Personal information
- Born: 3 February 1978 (age 47) Sydney, New South Wales, Australia

Playing information
- Height: 177 cm (5 ft 10 in)
- Weight: 83 kg (13 st 1 lb)
- Position: Five-eighth
Club
| Years | Team | Pld | T | G | FG | P |
| 1998–99 | Melbourne Storm | 17 | 1 | 0 | 0 | 4 |
- Source:
- Father: Chris Anderson
- Relatives: Jarrad Anderson (brother) Peter Moore (grandfather) Steve Folkes (uncle) Kevin Moore (uncle)

= Ben Anderson (rugby league) =

Australian rugby league footballer (born 1978)

Ben Anderson (born 3 February 1978) is an Australian former professional rugby league footballer who played in the 1990s and coached in the 2000s. He played for the Melbourne Storm from 1998 to 1999. He is the son of Chris Anderson.

==Early life==
Anderson played junior rugby league for Chipping Norton Kangaroos and was educated at De LaSalle Bankstown. In 1997, Anderson played for the Canterbury-Bankstown Bulldogs in the under 19s before signing a two-year contract with Melbourne.

==Playing career==
He made his NRL debut in round 4 of the 1998 NRL season, starting from the interchange in Melbourne Storm's first game at Olympic Park. He made four appearances in total that season. However, he spent most of the 1998 season playing with Melbourne's feeder team, the Norths Devils, before requiring a knee reconstruction.

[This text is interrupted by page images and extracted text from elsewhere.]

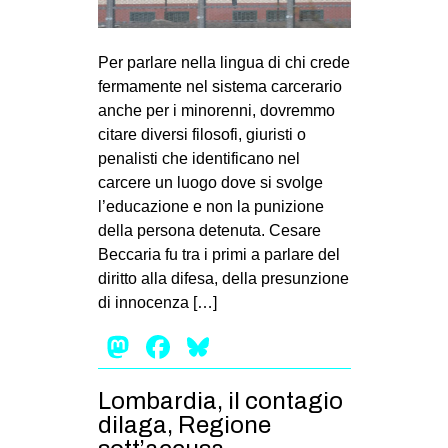
MILANO
MOBILITAZIONI
Per parlare nella lingua di chi crede
SPAZI
fermamente nel sistema carcerario
anche per i minorenni, dovremmo
SPORT POPOLARE
citare diversi filosofi, giuristi o
MOVIMENTI
penalisti che identificano nel
carcere un luogo dove si svolge
AMBIENTE
l’educazione e non la punizione
ANTIFASCISMO
della persona detenuta. Cesare
Beccaria fu tra i primi a parlare del
DIRITTO ALL’ABITARE
diritto alla difesa, della presunzione
GENERI
di innocenza […]
MIGRAZIONI
Mastodon
Facebook
Bluesky
PRECARIATO
REPRESSIONE
Lombardia, il contagio
dilaga, Regione
STUDENTI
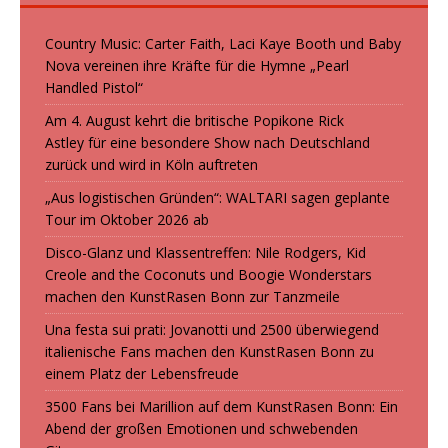
Country Music: Carter Faith, Laci Kaye Booth und Baby
Nova vereinen ihre Kräfte für die Hymne „Pearl
Handled Pistol“
Am 4. August kehrt die britische Popikone Rick
Astley für eine besondere Show nach Deutschland
zurück und wird in Köln auftreten
„Aus logistischen Gründen“: WALTARI sagen geplante
Tour im Oktober 2026 ab
Disco-Glanz und Klassentreffen: Nile Rodgers, Kid
Creole and the Coconuts und Boogie Wonderstars
machen den KunstRasen Bonn zur Tanzmeile
Una festa sui prati: Jovanotti und 2500 überwiegend
italienische Fans machen den KunstRasen Bonn zu
einem Platz der Lebensfreude
3500 Fans bei Marillion auf dem KunstRasen Bonn: Ein
Abend der großen Emotionen und schwebenden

In the 1999 NRL season, Anderson played a further 13 games, starting at . However, he was dropped by his father Chris Anderson, who was the coach, following Melbourne's defeat in the qualifying final against the St. George Illawarra Dragons. This turned out to be his final game for Melbourne as he was released by the club in October 1999.

==Coaching career==
Anderson coached Moranbah in Mackay and the Tweed Heads Seagulls in the Queensland Cup. While coaching Moranbah, Anderson recommended Ben Barba to the Canterbury-Bankstown Bulldogs who subsequently signed him.